The education sector has been one of the hardest hit by current economic uncertainty. Social Finance is looking to stand in the gap with a student loan solution that taps alumni for funds, and it just raised $77 million in series B funding to accomplish the task.

The San Francisco-based startup, which also goes by SoFi, claims it can beat loan rates offered by Federal Direct and PLUS loans while still providing “similar borrower protections.”

“Through SoFi, we have been able to create a whole new market that gives students better alternatives to fund their education while strengthening ties to their alumni community,” SoFi CEO Mike Cagney said, while noting that higher education is in the midst of a worsening student loan crisis.

SoFi’s lending program taps alumni to invest in funds for students from their alma mater and has already processed over $60 million in loan applications. It is already active on 78 campuses, including Stanford, University of Michigan, Smith and Swarthmore. The company plans to expand to additional schools this fall and aims to commit more than $200 million in loans by the end of this year.
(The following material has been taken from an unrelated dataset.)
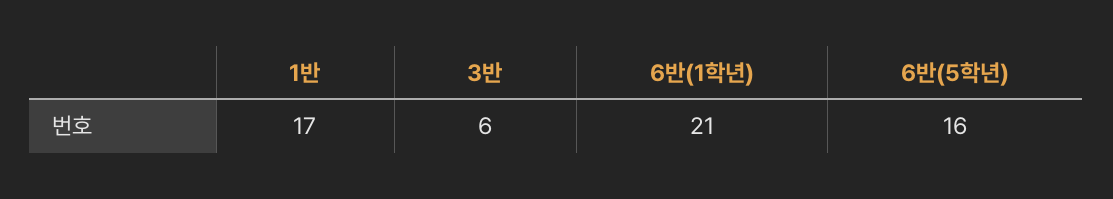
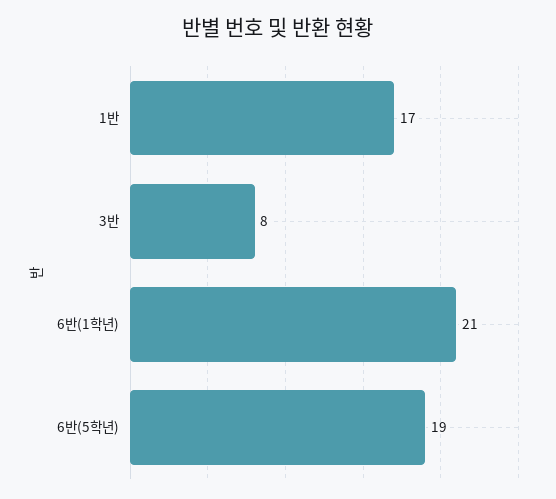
3반: 6 -> 8
6반(5학년): 16 -> 19

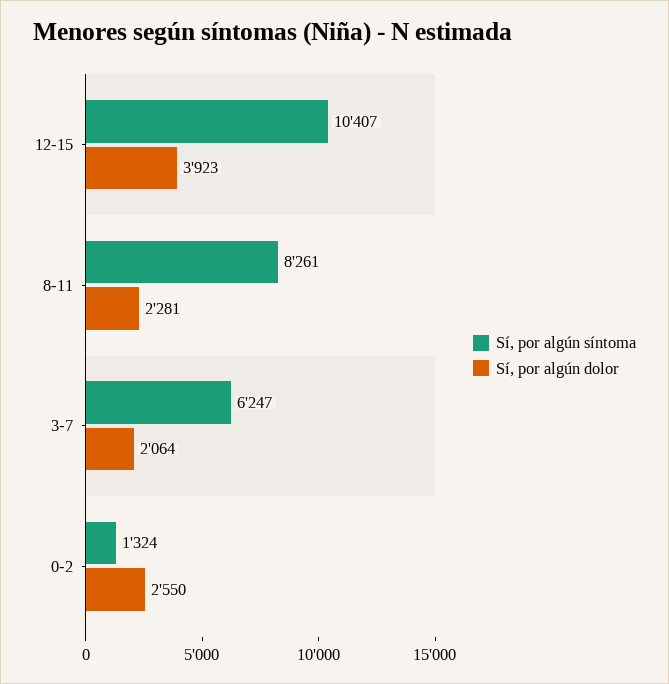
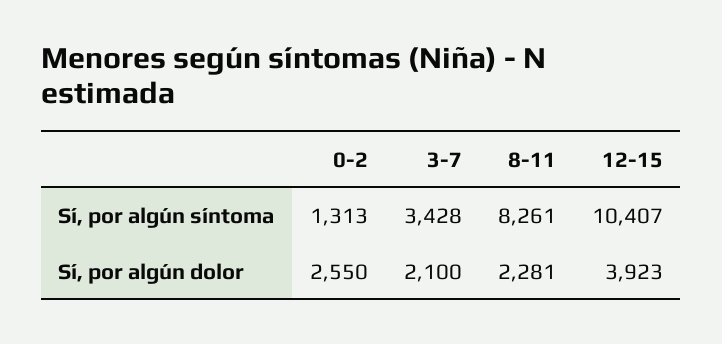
Sí, por algún síntoma, 3-7: 6247 -> 3428
Sí, por algún dolor, 3-7: 2064 -> 2100
Sí, por algún síntoma, 0-2: 1324 -> 1313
The $77 million round shows SoFi has come a long way in a short time, though the company of course still has to make its way down the runway. The startup was founded last fall by students at Stanford’s Graduate School of Business with a $2 million pilot at their university.

Baseline Ventures, which has seed investments in Instagram and Twitter to its name, led SoFi’s most recent funding round, with venture capital firm DCM and Chinese social networking site Renren joining in. One of these companies is not like the other. The investment from Renren, often referred to as China’s Facebook, is worth noting, as the company has over 160 million users, but has struggled with monetization. The company’s $49 million investment made up the lion’s share of the round.

Renren CEO Joe Chen explained in a statement the company’s reason for investing:

“As a pioneering company pushing the potential of social infrastructure, we closely observe and participate in other online businesses that are leveraging ‘social’ to create, market and distribute products at scale. SoFi lies at the nexus of the social revolution, which began with social gaming and social ecommerce – and is now poised to transform finance and education.”

A growing class of Chinese students eager to study abroad is giving rise to a number of startups, such as interview platform InitialView, looking to connect them with US universities. Renren’s investment in SoFi should also help strengthen ties between the two countries’ education sectors.